> Task details
Please turn every line in the records below into a numbered list, leaving out blank lines and the pictures.
§
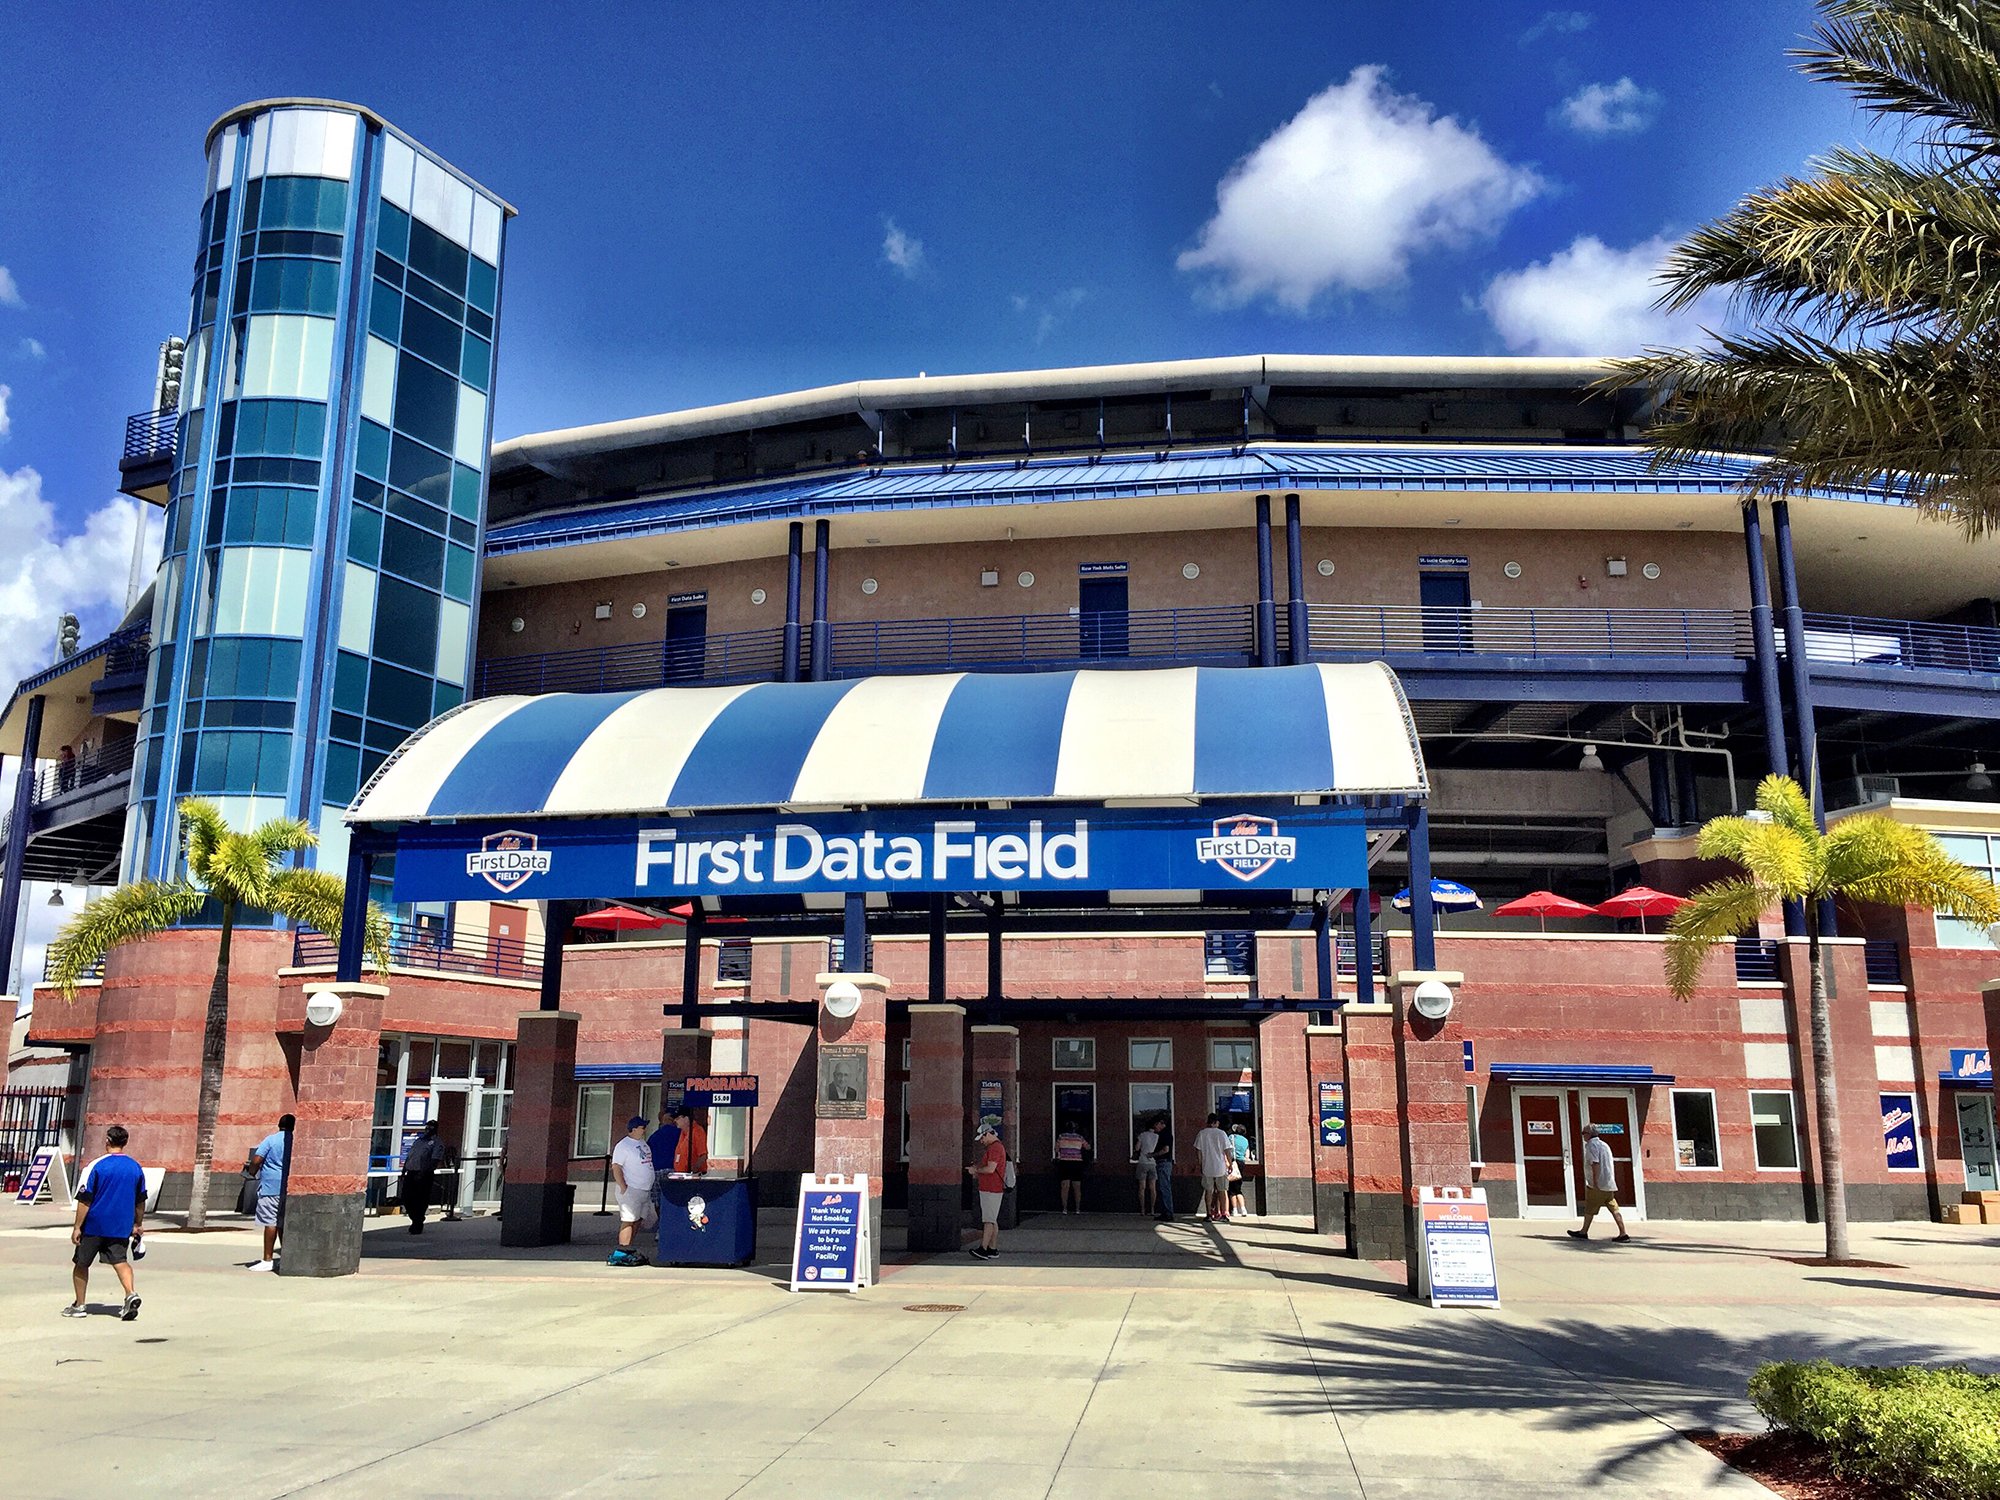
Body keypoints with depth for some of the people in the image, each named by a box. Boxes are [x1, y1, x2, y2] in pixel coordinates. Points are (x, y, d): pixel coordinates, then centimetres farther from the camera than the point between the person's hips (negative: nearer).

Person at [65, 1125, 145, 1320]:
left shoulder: (97, 1166, -9)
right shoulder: (136, 1168, 4)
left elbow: (85, 1200, -9)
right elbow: (140, 1202, 11)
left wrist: (77, 1227, -2)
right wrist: (137, 1225, 21)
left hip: (94, 1224, -3)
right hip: (121, 1226, 3)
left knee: (81, 1263, 14)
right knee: (120, 1260, 4)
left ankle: (79, 1306, 22)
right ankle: (130, 1294, -20)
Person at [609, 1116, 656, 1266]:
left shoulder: (643, 1143, 16)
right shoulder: (623, 1145, -11)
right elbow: (616, 1167, -16)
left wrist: (650, 1186, 23)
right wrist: (623, 1187, -20)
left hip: (646, 1190, 9)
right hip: (630, 1190, -9)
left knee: (637, 1220, 8)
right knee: (628, 1220, -13)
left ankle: (627, 1250, 12)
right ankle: (622, 1252, -15)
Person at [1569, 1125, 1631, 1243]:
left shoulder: (1592, 1145, -7)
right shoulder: (1604, 1145, 20)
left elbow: (1595, 1163, -19)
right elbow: (1611, 1164, 23)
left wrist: (1595, 1181, -22)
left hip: (1598, 1185, -8)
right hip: (1609, 1184, 8)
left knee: (1589, 1209, 1)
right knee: (1614, 1209, 3)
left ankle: (1584, 1232, 8)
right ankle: (1623, 1234, -3)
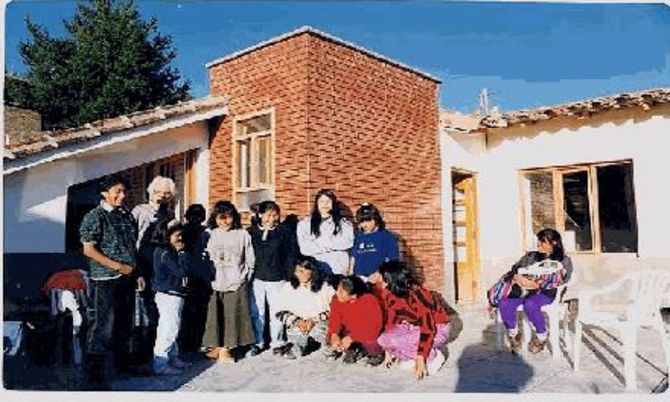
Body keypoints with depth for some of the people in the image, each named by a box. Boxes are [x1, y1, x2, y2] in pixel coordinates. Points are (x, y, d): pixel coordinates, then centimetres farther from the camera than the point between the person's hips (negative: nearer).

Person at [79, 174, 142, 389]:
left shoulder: (127, 215, 11)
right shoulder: (95, 217, -8)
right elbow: (89, 250, -13)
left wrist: (138, 273, 13)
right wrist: (119, 266, -15)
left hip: (127, 279, 7)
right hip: (105, 281, -7)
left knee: (124, 325, 17)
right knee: (102, 329, -5)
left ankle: (122, 364, 33)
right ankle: (95, 375, 6)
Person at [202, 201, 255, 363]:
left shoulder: (243, 235, 4)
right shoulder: (209, 235, 4)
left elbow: (250, 260, 8)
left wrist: (245, 278, 3)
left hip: (236, 284, 0)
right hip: (214, 284, 0)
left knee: (232, 316, 0)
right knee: (214, 316, 2)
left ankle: (225, 349, 9)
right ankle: (215, 347, 17)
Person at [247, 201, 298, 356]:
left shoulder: (284, 232, 2)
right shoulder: (251, 232, 4)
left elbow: (291, 255, 3)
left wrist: (289, 275, -2)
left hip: (277, 278, -1)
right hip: (256, 278, 1)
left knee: (276, 312, 4)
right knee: (256, 312, 5)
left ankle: (276, 342, 18)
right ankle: (258, 342, 18)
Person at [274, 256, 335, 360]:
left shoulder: (325, 288, 8)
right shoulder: (288, 287, 13)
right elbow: (281, 312, 10)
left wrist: (314, 320, -13)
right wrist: (296, 321, -8)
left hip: (319, 325, -4)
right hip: (296, 327, 4)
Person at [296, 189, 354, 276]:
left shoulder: (343, 223, 10)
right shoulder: (305, 224, 10)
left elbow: (347, 242, -6)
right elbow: (305, 248, -1)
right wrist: (331, 245, -3)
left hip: (337, 270, 0)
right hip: (314, 268, 0)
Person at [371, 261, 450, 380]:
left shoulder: (416, 296, -31)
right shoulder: (391, 295, -9)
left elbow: (428, 329, -29)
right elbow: (390, 320, 1)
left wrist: (420, 361, -29)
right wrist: (387, 352, 4)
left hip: (437, 329, -7)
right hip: (414, 327, 7)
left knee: (394, 340, -27)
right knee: (382, 338, -12)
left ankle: (433, 356, -8)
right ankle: (412, 355, 7)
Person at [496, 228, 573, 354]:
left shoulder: (564, 260, 10)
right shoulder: (530, 256, 19)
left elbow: (560, 280, -9)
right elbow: (513, 270, 11)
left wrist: (539, 285, -24)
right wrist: (516, 277, -15)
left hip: (545, 293, -3)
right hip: (524, 290, 4)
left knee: (530, 304, -37)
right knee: (504, 303, -26)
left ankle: (542, 336, -10)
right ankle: (513, 334, -2)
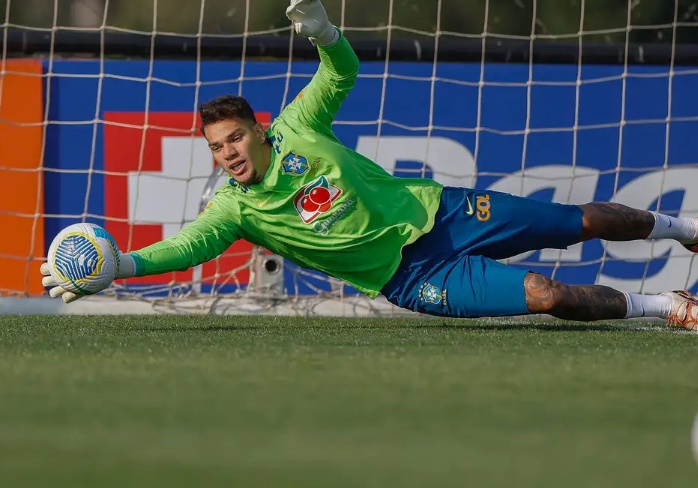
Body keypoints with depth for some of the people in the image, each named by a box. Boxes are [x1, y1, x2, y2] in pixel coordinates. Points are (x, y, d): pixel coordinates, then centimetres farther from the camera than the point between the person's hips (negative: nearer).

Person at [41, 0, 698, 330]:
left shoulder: (296, 129, -6)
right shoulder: (234, 208, -13)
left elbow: (343, 72, 1)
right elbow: (188, 246, -27)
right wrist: (117, 265, -44)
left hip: (435, 209, 3)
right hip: (410, 275, -3)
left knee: (584, 221, 11)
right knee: (549, 296, -19)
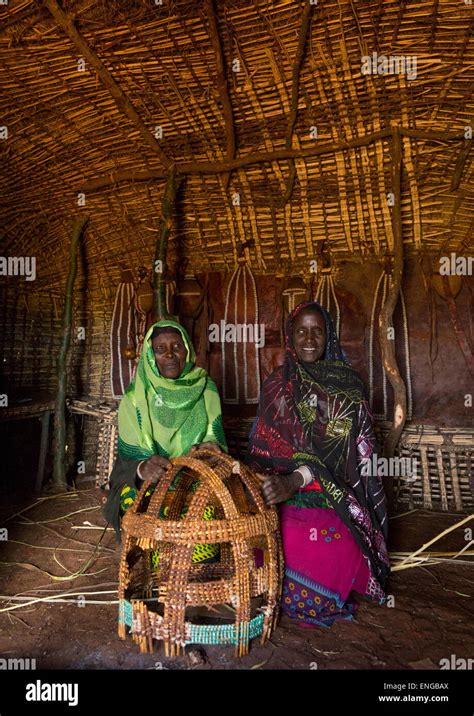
§
> Response to the task
1. Body keypoints with depth for some of the people in the image, each named by a box. Boxes are [x1, y1, x2, y2] in pixel coordinates. Points are (x, y, d): pixel coordinates, then centimetres farther from the camera than the point between the person's hips (negative: nearer).
2. Person at [65, 1125, 145, 1320]:
3. left shoulder: (97, 1166, -9)
4. right shoulder: (136, 1168, 4)
5. left elbow: (85, 1200, -9)
6. right elbow: (140, 1202, 11)
7. left wrist: (77, 1227, -2)
8. right wrist: (137, 1225, 21)
9. left hip: (94, 1224, -3)
10. right hip: (121, 1226, 3)
11. left knee: (81, 1263, 14)
12. right knee: (120, 1260, 4)
13. left ankle: (79, 1306, 22)
14. right ankle: (130, 1294, -20)
15. Person at [609, 1116, 656, 1266]:
16. left shoulder: (643, 1143, 16)
17. right shoulder: (623, 1145, -11)
18. right elbow: (616, 1167, -16)
19. left wrist: (650, 1186, 23)
20. right wrist: (623, 1187, -20)
21. left hip: (646, 1190, 9)
22. right hip: (630, 1190, -9)
23. left knee: (637, 1220, 8)
24. right knee: (628, 1220, -13)
25. left ankle: (627, 1250, 12)
26. right ankle: (622, 1252, -15)
27. Person at [1569, 1125, 1631, 1243]:
28. left shoulder: (1592, 1145, -7)
29. right shoulder: (1604, 1145, 20)
30. left elbow: (1595, 1163, -19)
31. right elbow: (1611, 1164, 23)
32. left wrist: (1595, 1181, -22)
33. left hip: (1598, 1185, -8)
34. right hip: (1609, 1184, 8)
35. left knee: (1589, 1209, 1)
36. right knee: (1614, 1209, 3)
37. left ankle: (1584, 1232, 8)
38. right ankle: (1623, 1234, -3)
39. Body keypoints with depth for some of the people in the image, each named by a box. Boxes are [x1, y1, x2, y2] in pixel coordinates. Points are (x, y, d): pixel coordinates, then centimetres farther from the camera than the point between the person's hips (negative: nearer).
40. Person at [79, 174, 142, 389]:
41. left shoulder: (127, 215, 11)
42. right shoulder: (95, 217, -8)
43. right elbow: (89, 250, -13)
44. left wrist: (138, 273, 13)
45. right wrist: (119, 266, -15)
46. left hip: (127, 279, 7)
47. right hip: (105, 281, -7)
48. left knee: (124, 325, 17)
49. right knee: (102, 329, -5)
50. left ankle: (122, 364, 33)
51. right ankle: (95, 375, 6)
52. Person at [202, 201, 255, 363]:
53. left shoulder: (243, 235, 4)
54. right shoulder: (209, 235, 4)
55. left elbow: (250, 260, 8)
56. left wrist: (245, 278, 3)
57. left hip: (236, 284, 0)
58. right hip: (214, 284, 0)
59. left knee: (232, 316, 0)
60. right knee: (214, 316, 2)
61. left ankle: (225, 349, 9)
62. right ankle: (215, 347, 17)
63. Person at [247, 201, 298, 356]:
64. left shoulder: (284, 232, 2)
65. right shoulder: (251, 232, 4)
66. left elbow: (291, 255, 3)
67. left wrist: (289, 275, -2)
68. left hip: (277, 278, -1)
69. right hip: (256, 278, 1)
70. left knee: (276, 312, 4)
71. right knee: (256, 312, 5)
72. left ankle: (276, 342, 18)
73. right ankle: (258, 342, 18)
74. Person at [274, 256, 335, 360]:
75. left shoulder: (325, 288, 8)
76. right shoulder: (288, 287, 13)
77. right elbow: (281, 312, 10)
78. left wrist: (314, 320, -13)
79. right wrist: (296, 321, -8)
80. left hip: (319, 325, -4)
81. right hip: (296, 327, 4)
82. Person at [296, 189, 354, 276]:
83. left shoulder: (343, 223, 10)
84. right shoulder: (305, 224, 10)
85. left elbow: (347, 242, -6)
86. right elbow: (305, 248, -1)
87. right wrist: (331, 245, -3)
88. left hip: (337, 270, 0)
89. right hip: (314, 268, 0)
90. Person at [371, 261, 450, 380]:
91. left shoulder: (416, 296, -31)
92. right shoulder: (391, 295, -9)
93. left elbow: (428, 329, -29)
94. right elbow: (390, 320, 1)
95. left wrist: (420, 361, -29)
96. right wrist: (387, 352, 4)
97. left hip: (437, 329, -7)
98. right hip: (414, 327, 7)
99. left knee: (394, 340, -27)
100. right knee: (382, 338, -12)
101. left ankle: (433, 356, -8)
102. right ankle: (412, 355, 7)
103. Person at [496, 228, 573, 354]:
104. left shoulder: (564, 260, 10)
105. right shoulder: (530, 256, 19)
106. left elbow: (560, 280, -9)
107. right elbow: (513, 270, 11)
108. left wrist: (539, 285, -24)
109. right wrist: (516, 277, -15)
110. left hip: (545, 293, -3)
111. right hip: (524, 290, 4)
112. left knee: (530, 304, -37)
113. right knee: (504, 303, -26)
114. left ankle: (542, 336, -10)
115. right ankle: (513, 334, -2)
116. Body keypoints with depth for some of the people in the image, each named by a box. Boxes are [x1, y1, x2, y2] in pixel coordinates. Points are (x, y, d): pixel coordinates, then centimetres farther from the camera than the point between the person's hips (negative: nearer).
117. Person at [41, 0, 698, 330]:
118. left shoulder: (296, 129, -6)
119. right shoulder: (234, 208, -13)
120. left elbow: (343, 72, 1)
121. right elbow: (188, 246, -27)
122. right wrist: (117, 265, -44)
123. left hip: (435, 209, 3)
124. right hip: (410, 275, -3)
125. left knee: (584, 221, 11)
126. right knee: (549, 296, -19)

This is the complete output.